The economy stagnates in Q1
The February storms and the initial impact of the conflict in the Middle East contributed to the stagnation of GDP in the first three months of the year. In the absence of the breakdown by component, the first GDP estimate indicates that consumption slowed, while investment accelerated sharply after the contraction of Q4 2025. Despite the positive contribution of domestic demand to growth, the contribution of foreign demand was negative due to the recovery of imports, probably linked to capital goods. In year-on-year terms, GDP grew by 2.3% (vs. 1.9% in Q1). The data highlight the adverse impact of heightened geopolitical risks and higher energy prices, which could continue to weigh down economic activity over the coming months, in a context marked by the deterioration of household disposable income and higher financing costs. Domestically, these factors could weigh on consumption and investment decisions, while in the international sphere, we expect an increase in the energy deficit and a slowdown in exports.
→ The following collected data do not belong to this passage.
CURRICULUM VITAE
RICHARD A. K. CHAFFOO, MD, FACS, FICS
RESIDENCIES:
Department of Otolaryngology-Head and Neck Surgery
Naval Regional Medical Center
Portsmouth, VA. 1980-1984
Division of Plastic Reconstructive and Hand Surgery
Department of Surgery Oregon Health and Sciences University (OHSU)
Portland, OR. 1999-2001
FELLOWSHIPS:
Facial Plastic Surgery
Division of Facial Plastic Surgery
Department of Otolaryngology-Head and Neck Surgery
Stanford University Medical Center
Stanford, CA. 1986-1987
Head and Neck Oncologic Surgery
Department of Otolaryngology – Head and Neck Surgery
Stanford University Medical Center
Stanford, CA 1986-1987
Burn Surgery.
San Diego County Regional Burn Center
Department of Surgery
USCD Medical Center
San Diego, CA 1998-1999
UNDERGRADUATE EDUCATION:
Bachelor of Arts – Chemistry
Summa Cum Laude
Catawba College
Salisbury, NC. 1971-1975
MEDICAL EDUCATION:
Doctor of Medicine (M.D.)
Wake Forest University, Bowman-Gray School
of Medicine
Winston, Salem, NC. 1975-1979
The April data confirms a bleak outlook for Q2
The European Commission’s economic sentiment indicator fell to 100.4 points in April (just above the historical average of 100), due to a sharp drop in consumer and industrial sector confidence. On the other hand, headline inflation rose by 0.7 pps versus March and stood at 3.4%. More than 40% of the increase in the headline CPI is explained by the sharp rise in energy inflation (+11.7% year-on-year) and that of unprocessed foods (+7.5%). Underlying inflation also rose, albeit more moderately, to 2.2% (+0.2 pps).
Employment continued to grow in Q1, albeit at a slower pace
In Q1, the unemployment rate stood at 6.1% (+0.3 pps versus Q4 2025). Employment continued to grow in Q1 (2.3% year-on-year) – a positive sign, but with a slowdown relative to 2025 (3.2% for the year as a whole). The latest surveys show that firms remain optimistic about the employment outlook, particularly in construction, services and trade.
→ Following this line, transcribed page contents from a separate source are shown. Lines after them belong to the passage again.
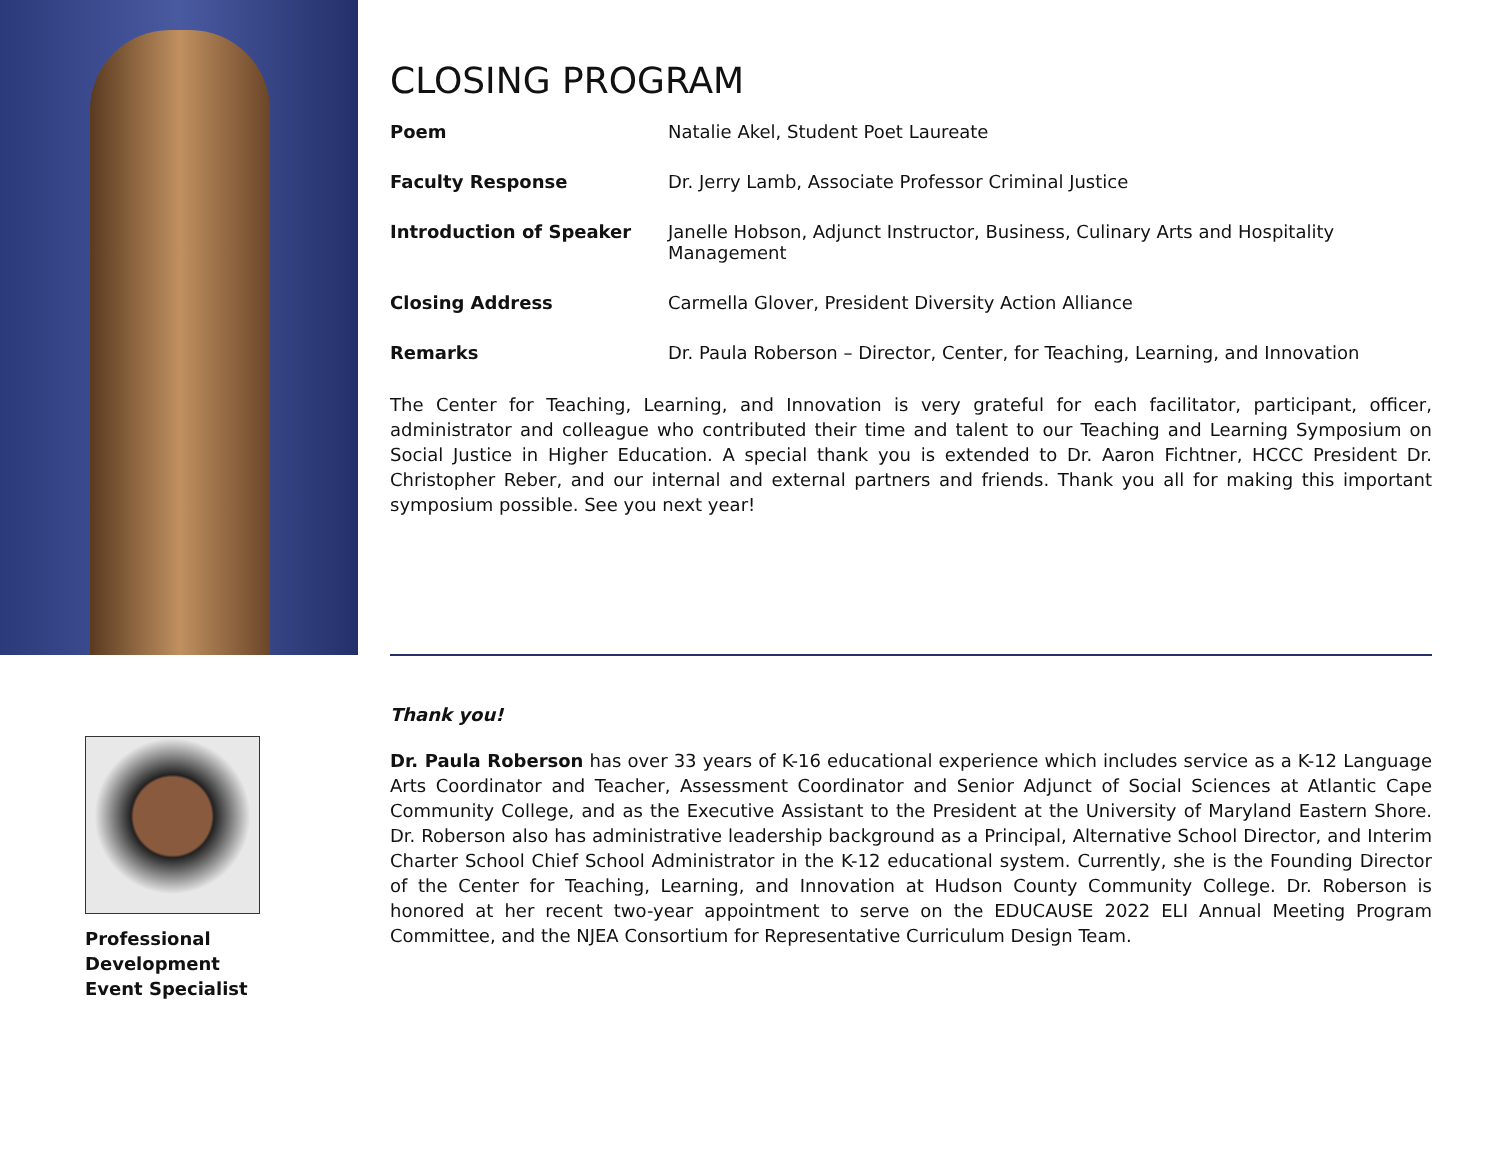CLOSING PROGRAM
| Poem | Natalie Akel, Student Poet Laureate |
| Faculty Response | Dr. Jerry Lamb, Associate Professor Criminal Justice |
| Introduction of Speaker | Janelle Hobson, Adjunct Instructor, Business, Culinary Arts and Hospitality Management |
| Closing Address | Carmella Glover, President Diversity Action Alliance |
| Remarks | Dr. Paula Roberson – Director, Center, for Teaching, Learning, and Innovation |
The Center for Teaching, Learning, and Innovation is very grateful for each facilitator, participant, officer, administrator and colleague who contributed their time and talent to our Teaching and Learning Symposium on Social Justice in Higher Education. A special thank you is extended to Dr. Aaron Fichtner, HCCC President Dr. Christopher Reber, and our internal and external partners and friends. Thank you all for making this important symposium possible. See you next year!
Thank you!
Dr. Paula Roberson has over 33 years of K-16 educational experience which includes service as a K-12 Language Arts Coordinator and Teacher, Assessment Coordinator and Senior Adjunct of Social Sciences at Atlantic Cape Community College, and as the Executive Assistant to the President at the University of Maryland Eastern Shore. Dr. Roberson also has administrative leadership background as a Principal, Alternative School Director, and Interim Charter School Chief School Administrator in the K-12 educational system. Currently, she is the Founding Director of the Center for Teaching, Learning, and Innovation at Hudson County Community College. Dr. Roberson is honored at her recent two-year appointment to serve on the EDUCAUSE 2022 ELI Annual Meeting Program Committee, and the NJEA Consortium for Representative Curriculum Design Team.
Professional Development Event Specialist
Storms and the war in Iran, with a negative fiscal impact
In its latest report, the government anticipates a balanced budget for 2026, compared to the surplus of 0.1% of GDP included in the 2026 general government budget. The revision is justified by the storms that battered the country at the beginning of the year, coupled with the conflict in the Middle East. The cabinet believes that the public accounts will remain compliant with European fiscal rules, allowing the public debt ratio to continue to decline (estimated at –2.1 pps in 2026) amid an economic slowdown.